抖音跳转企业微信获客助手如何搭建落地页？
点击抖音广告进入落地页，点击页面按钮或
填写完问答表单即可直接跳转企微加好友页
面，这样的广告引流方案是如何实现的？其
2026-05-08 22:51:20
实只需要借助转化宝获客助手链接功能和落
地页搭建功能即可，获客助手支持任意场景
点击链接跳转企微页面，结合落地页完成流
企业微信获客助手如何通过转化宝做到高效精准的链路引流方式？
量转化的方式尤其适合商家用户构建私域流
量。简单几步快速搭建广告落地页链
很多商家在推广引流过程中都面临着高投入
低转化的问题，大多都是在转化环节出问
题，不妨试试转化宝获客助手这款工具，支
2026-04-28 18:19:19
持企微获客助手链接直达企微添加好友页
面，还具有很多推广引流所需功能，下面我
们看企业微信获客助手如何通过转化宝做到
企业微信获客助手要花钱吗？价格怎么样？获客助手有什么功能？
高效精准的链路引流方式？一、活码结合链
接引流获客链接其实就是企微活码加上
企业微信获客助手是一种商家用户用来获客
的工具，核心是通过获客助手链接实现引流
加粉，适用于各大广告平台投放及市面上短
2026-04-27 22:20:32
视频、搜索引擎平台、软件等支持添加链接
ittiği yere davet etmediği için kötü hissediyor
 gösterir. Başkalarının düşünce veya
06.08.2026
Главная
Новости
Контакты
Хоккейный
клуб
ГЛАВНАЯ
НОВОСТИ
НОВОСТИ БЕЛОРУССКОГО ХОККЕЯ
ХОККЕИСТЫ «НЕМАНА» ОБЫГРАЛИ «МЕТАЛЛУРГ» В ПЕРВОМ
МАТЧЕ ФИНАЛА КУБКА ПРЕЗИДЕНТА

* [Exercise]
Restate the records above word for word, omitting nothing.

* [Answer space]
抖音跳转企业微信获客助手如何搭建落地页？
点击抖音广告进入落地页，点击页面按钮或
填写完问答表单即可直接跳转企微加好友页
面，这样的广告引流方案是如何实现的？其
2026-05-08 22:51:20
实只需要借助转化宝获客助手链接功能和落
地页搭建功能即可，获客助手支持任意场景
点击链接跳转企微页面，结合落地页完成流
企业微信获客助手如何通过转化宝做到高效精准的链路引流方式？
量转化的方式尤其适合商家用户构建私域流
量。简单几步快速搭建广告落地页链
很多商家在推广引流过程中都面临着高投入
低转化的问题，大多都是在转化环节出问
题，不妨试试转化宝获客助手这款工具，支
2026-04-28 18:19:19
持企微获客助手链接直达企微添加好友页
面，还具有很多推广引流所需功能，下面我
们看企业微信获客助手如何通过转化宝做到
企业微信获客助手要花钱吗？价格怎么样？获客助手有什么功能？
高效精准的链路引流方式？一、活码结合链
接引流获客链接其实就是企微活码加上
企业微信获客助手是一种商家用户用来获客
的工具，核心是通过获客助手链接实现引流
加粉，适用于各大广告平台投放及市面上短
2026-04-27 22:20:32
视频、搜索引擎平台、软件等支持添加链接
ittiği yere davet etmediği için kötü hissediyor
 gösterir. Başkalarının düşünce veya
06.08.2026
Главная
Новости
Контакты
Хоккейный
клуб
ГЛАВНАЯ
НОВОСТИ
НОВОСТИ БЕЛОРУССКОГО ХОККЕЯ
ХОККЕИСТЫ «НЕМАНА» ОБЫГРАЛИ «МЕТАЛЛУРГ» В ПЕРВОМ
МАТЧЕ ФИНАЛА КУБКА ПРЕЗИДЕНТА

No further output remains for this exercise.